State-owned Oil and Natural Gas Corp (ONGC) is exploring options to hire Reliance Industries' unutilised production facilities on the East to quickly bring to production its gas finds in the Krishna Godavari basin, Oil Minister M Veerappa Moily said on Tuesday in a written reply to Rajya Sabha.

Mr Moily said ONGC "is evaluating various short-term and long-term options, including sharing of infrastructure with RIL (Reliance Industries Ltd)."

He said the company has discovered several hydrocarbon fields in different offshore and onshore areas of the East coast of the KG basin.

"A team of ONGC officers has been constituted to carry out technical feasibility for development of some of these fields so as to reduce cost of development and early monetization," he said, adding, "The studies are at preliminary stage."

ONGC has made nine gas discoveries in its KG block KG-DWN-98/2, which sits next to RIL's flagging KG-DWN-98/3 or KG-D6 block. The state-owned firm plans to club these finds with discoveries in another neighbouring block to begin gas production from 2016-17.
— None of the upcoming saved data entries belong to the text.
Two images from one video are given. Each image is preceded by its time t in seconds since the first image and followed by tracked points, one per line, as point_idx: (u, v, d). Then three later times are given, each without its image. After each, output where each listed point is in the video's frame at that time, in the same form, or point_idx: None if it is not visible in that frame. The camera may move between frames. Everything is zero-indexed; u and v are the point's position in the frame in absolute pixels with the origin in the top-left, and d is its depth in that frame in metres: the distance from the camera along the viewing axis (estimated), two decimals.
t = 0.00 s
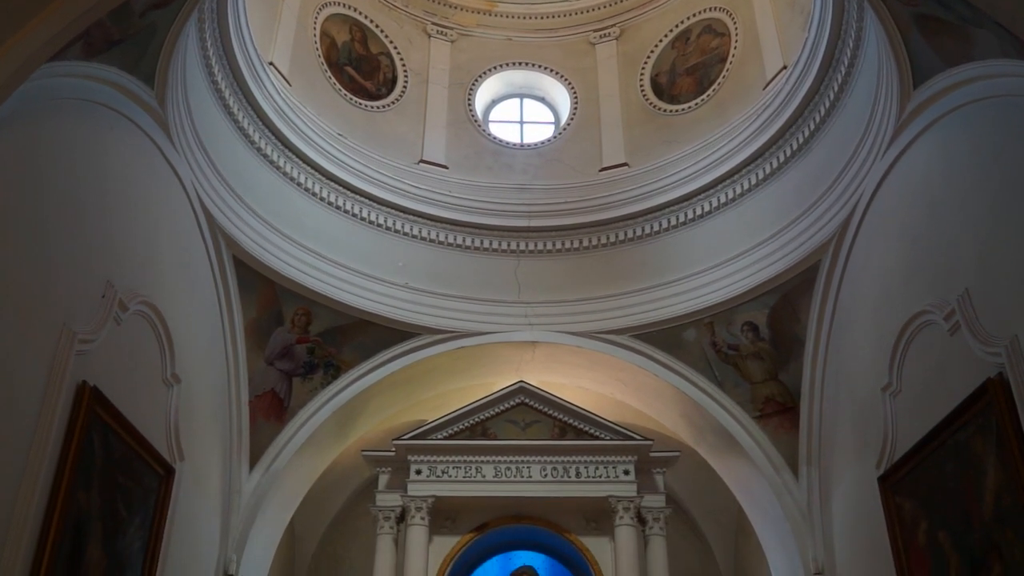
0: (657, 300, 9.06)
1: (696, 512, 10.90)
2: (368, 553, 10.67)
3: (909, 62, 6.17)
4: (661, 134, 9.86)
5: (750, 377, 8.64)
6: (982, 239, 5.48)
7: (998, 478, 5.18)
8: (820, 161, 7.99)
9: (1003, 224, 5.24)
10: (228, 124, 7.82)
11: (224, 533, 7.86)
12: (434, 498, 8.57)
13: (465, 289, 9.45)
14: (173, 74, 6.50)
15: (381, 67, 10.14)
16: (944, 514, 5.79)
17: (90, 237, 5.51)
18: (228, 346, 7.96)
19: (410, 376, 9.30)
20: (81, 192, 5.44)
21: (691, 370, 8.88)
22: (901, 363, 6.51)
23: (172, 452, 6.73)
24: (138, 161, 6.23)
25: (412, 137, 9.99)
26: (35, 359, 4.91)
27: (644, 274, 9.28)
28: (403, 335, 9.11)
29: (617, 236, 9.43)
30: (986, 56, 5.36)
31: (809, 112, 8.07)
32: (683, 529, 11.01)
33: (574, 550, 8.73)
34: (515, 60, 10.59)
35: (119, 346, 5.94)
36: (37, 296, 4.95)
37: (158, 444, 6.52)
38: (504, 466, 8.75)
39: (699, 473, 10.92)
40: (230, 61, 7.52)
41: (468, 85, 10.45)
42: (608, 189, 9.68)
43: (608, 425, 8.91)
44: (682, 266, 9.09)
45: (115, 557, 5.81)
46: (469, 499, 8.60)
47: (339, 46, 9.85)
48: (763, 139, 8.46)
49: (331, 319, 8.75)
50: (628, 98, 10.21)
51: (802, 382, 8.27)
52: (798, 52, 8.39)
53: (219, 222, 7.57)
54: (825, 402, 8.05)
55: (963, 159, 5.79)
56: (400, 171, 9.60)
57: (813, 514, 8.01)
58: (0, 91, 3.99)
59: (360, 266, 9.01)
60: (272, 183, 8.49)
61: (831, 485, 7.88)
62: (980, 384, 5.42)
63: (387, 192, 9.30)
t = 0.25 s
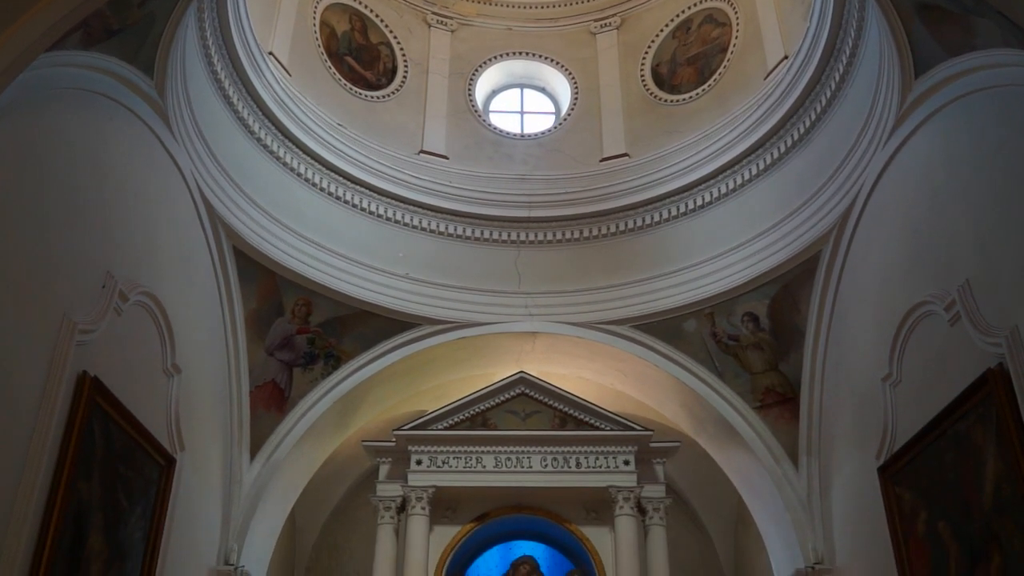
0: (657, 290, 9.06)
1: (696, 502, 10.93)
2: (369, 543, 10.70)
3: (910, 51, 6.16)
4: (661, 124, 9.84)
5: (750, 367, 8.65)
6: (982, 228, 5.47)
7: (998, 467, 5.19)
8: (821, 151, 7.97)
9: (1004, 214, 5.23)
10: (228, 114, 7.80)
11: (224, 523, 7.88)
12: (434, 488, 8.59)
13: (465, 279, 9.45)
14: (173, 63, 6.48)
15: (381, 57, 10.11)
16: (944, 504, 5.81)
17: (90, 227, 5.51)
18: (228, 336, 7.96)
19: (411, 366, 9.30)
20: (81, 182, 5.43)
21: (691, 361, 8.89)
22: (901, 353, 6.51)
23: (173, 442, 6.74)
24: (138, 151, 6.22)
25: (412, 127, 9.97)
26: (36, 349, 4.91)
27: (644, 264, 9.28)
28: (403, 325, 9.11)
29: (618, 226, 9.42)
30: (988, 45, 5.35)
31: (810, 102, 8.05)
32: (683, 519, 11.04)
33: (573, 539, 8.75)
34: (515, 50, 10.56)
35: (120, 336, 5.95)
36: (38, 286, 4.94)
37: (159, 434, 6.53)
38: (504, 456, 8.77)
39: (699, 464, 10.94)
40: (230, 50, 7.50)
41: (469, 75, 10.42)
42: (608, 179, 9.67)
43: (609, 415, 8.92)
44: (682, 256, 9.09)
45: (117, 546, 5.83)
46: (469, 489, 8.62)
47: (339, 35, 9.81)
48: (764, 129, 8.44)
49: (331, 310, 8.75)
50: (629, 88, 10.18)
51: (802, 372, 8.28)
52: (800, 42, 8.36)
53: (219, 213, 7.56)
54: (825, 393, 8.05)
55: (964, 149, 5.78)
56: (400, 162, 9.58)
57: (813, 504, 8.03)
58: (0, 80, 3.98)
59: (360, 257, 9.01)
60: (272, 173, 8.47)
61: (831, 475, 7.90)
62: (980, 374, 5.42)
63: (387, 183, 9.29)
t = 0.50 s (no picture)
0: (657, 280, 9.06)
1: (696, 491, 10.96)
2: (370, 531, 10.74)
3: (912, 40, 6.14)
4: (662, 113, 9.81)
5: (750, 357, 8.66)
6: (983, 218, 5.47)
7: (997, 456, 5.20)
8: (822, 140, 7.95)
9: (1004, 203, 5.22)
10: (228, 103, 7.79)
11: (226, 512, 7.90)
12: (435, 477, 8.61)
13: (465, 269, 9.45)
14: (172, 52, 6.46)
15: (381, 46, 10.08)
16: (943, 493, 5.82)
17: (90, 216, 5.51)
18: (229, 326, 7.97)
19: (411, 356, 9.31)
20: (81, 171, 5.43)
21: (691, 350, 8.90)
22: (901, 342, 6.51)
23: (173, 431, 6.75)
24: (138, 140, 6.21)
25: (412, 117, 9.95)
26: (36, 338, 4.91)
27: (644, 254, 9.27)
28: (403, 315, 9.12)
29: (618, 216, 9.41)
30: (990, 34, 5.33)
31: (811, 91, 8.02)
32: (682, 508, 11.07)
33: (573, 527, 8.77)
34: (515, 39, 10.52)
35: (120, 325, 5.95)
36: (38, 275, 4.95)
37: (160, 423, 6.54)
38: (504, 446, 8.79)
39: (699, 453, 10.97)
40: (229, 39, 7.47)
41: (469, 64, 10.38)
42: (609, 168, 9.65)
43: (609, 405, 8.93)
44: (682, 246, 9.08)
45: (119, 534, 5.85)
46: (469, 478, 8.65)
47: (339, 24, 9.75)
48: (765, 118, 8.42)
49: (331, 299, 8.75)
50: (630, 77, 10.16)
51: (802, 362, 8.28)
52: (801, 31, 8.32)
53: (219, 202, 7.56)
54: (825, 382, 8.06)
55: (965, 138, 5.76)
56: (400, 151, 9.56)
57: (812, 493, 8.05)
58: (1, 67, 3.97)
59: (360, 246, 9.00)
60: (272, 162, 8.46)
61: (830, 464, 7.92)
62: (980, 363, 5.42)
63: (387, 172, 9.27)
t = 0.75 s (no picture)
0: (657, 268, 9.06)
1: (696, 480, 10.99)
2: (371, 520, 10.78)
3: (913, 28, 6.12)
4: (663, 101, 9.78)
5: (750, 346, 8.66)
6: (984, 206, 5.45)
7: (997, 445, 5.20)
8: (823, 129, 7.93)
9: (1005, 191, 5.21)
10: (227, 92, 7.77)
11: (227, 500, 7.93)
12: (435, 466, 8.63)
13: (465, 258, 9.45)
14: (171, 39, 6.44)
15: (381, 34, 10.03)
16: (942, 481, 5.83)
17: (90, 205, 5.51)
18: (229, 315, 7.97)
19: (411, 344, 9.32)
20: (81, 159, 5.42)
21: (692, 339, 8.90)
22: (901, 331, 6.51)
23: (174, 420, 6.77)
24: (138, 128, 6.20)
25: (412, 105, 9.93)
26: (36, 326, 4.91)
27: (645, 243, 9.27)
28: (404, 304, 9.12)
29: (618, 205, 9.40)
30: (992, 21, 5.31)
31: (813, 79, 7.99)
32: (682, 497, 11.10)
33: (574, 516, 8.81)
34: (516, 27, 10.47)
35: (121, 314, 5.95)
36: (38, 263, 4.95)
37: (161, 411, 6.56)
38: (505, 434, 8.80)
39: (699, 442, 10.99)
40: (228, 27, 7.44)
41: (468, 52, 10.34)
42: (609, 157, 9.63)
43: (609, 393, 8.94)
44: (683, 235, 9.07)
45: (120, 523, 5.87)
46: (470, 466, 8.67)
47: (339, 12, 9.62)
48: (766, 106, 8.39)
49: (331, 288, 8.76)
50: (631, 65, 10.13)
51: (802, 351, 8.28)
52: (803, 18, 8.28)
53: (219, 190, 7.55)
54: (825, 371, 8.07)
55: (966, 127, 5.75)
56: (400, 139, 9.54)
57: (812, 482, 8.07)
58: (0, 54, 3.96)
59: (360, 235, 9.00)
60: (272, 151, 8.45)
61: (830, 452, 7.93)
62: (980, 352, 5.42)
63: (387, 161, 9.26)
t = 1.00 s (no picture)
0: (658, 258, 9.06)
1: (696, 468, 11.01)
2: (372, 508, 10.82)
3: (916, 16, 6.09)
4: (665, 90, 9.75)
5: (750, 335, 8.66)
6: (985, 195, 5.44)
7: (996, 434, 5.21)
8: (825, 118, 7.90)
9: (1007, 181, 5.20)
10: (227, 80, 7.74)
11: (228, 488, 7.95)
12: (436, 454, 8.65)
13: (465, 247, 9.45)
14: (170, 27, 6.41)
15: (381, 22, 9.97)
16: (941, 470, 5.84)
17: (90, 194, 5.50)
18: (229, 304, 7.97)
19: (412, 333, 9.33)
20: (81, 148, 5.41)
21: (692, 328, 8.90)
22: (902, 320, 6.51)
23: (175, 409, 6.78)
24: (137, 117, 6.19)
25: (412, 94, 9.90)
26: (37, 316, 4.92)
27: (645, 232, 9.26)
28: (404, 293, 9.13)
29: (619, 194, 9.39)
30: (995, 9, 5.28)
31: (814, 68, 7.95)
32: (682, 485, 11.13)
33: (574, 505, 8.84)
34: (516, 15, 10.37)
35: (121, 303, 5.95)
36: (39, 252, 4.94)
37: (161, 400, 6.57)
38: (505, 423, 8.81)
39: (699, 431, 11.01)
40: (228, 15, 7.41)
41: (469, 40, 10.29)
42: (609, 146, 9.61)
43: (609, 382, 8.94)
44: (683, 224, 9.06)
45: (122, 511, 5.89)
46: (470, 455, 8.69)
47: None
48: (767, 95, 8.36)
49: (332, 277, 8.76)
50: (633, 54, 10.09)
51: (803, 340, 8.28)
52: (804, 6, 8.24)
53: (219, 180, 7.54)
54: (825, 360, 8.07)
55: (968, 116, 5.73)
56: (400, 128, 9.52)
57: (812, 470, 8.09)
58: None
59: (360, 224, 9.00)
60: (272, 140, 8.43)
61: (830, 441, 7.95)
62: (980, 342, 5.42)
63: (387, 149, 9.24)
But instead of putting separate gas processing and transportation facilities, ONGC is looking to hire RIL's underutilised gas gathering station at the KG-D6 fields along with pipelines that take the fuel to land and also its processing plant at Kakinada in Andhra Pradesh.

RIL has pipeline and other offshore and onshore facilities capable of handling gas output of 80 million standard cubic meters per day. It is however producing just around 17 mmscmd from the KG-D6 block which is way below the peak production of 69 mmscmd reached in March 2010.

RIL has indicated that KG-D6 production may never touch 80 mmsmcd due to unexpected geological complexities.

ONGC has found 4.85 trillion cubic feet of gas reserves in nine gas discoveries it has made in the Krishna-Godavari basin block KG-DWN-98/2.

The block is targeted for production by 2016-17 and a peak production of 22 mmscmd is envisaged, a company official said.

Gas from these is proposed to be produced by combining them with a gas discovery in the adjacent block, he said.

G-4 gas discovery in a neighbouring block is planned to be developed along with finds in the northern discovery area (NDA) of KG-DWN-98/2. The northern discovery area consists of the Padmawati, Kanakadurga, Annapurna, D/KT, U, A, W and E gas finds in in water depths ranging from 594 metres to 1,283 metres.

The southern discovery area consisting of the UD-1 discovery falls in ultra-deep water with a depth of 2,841 metres.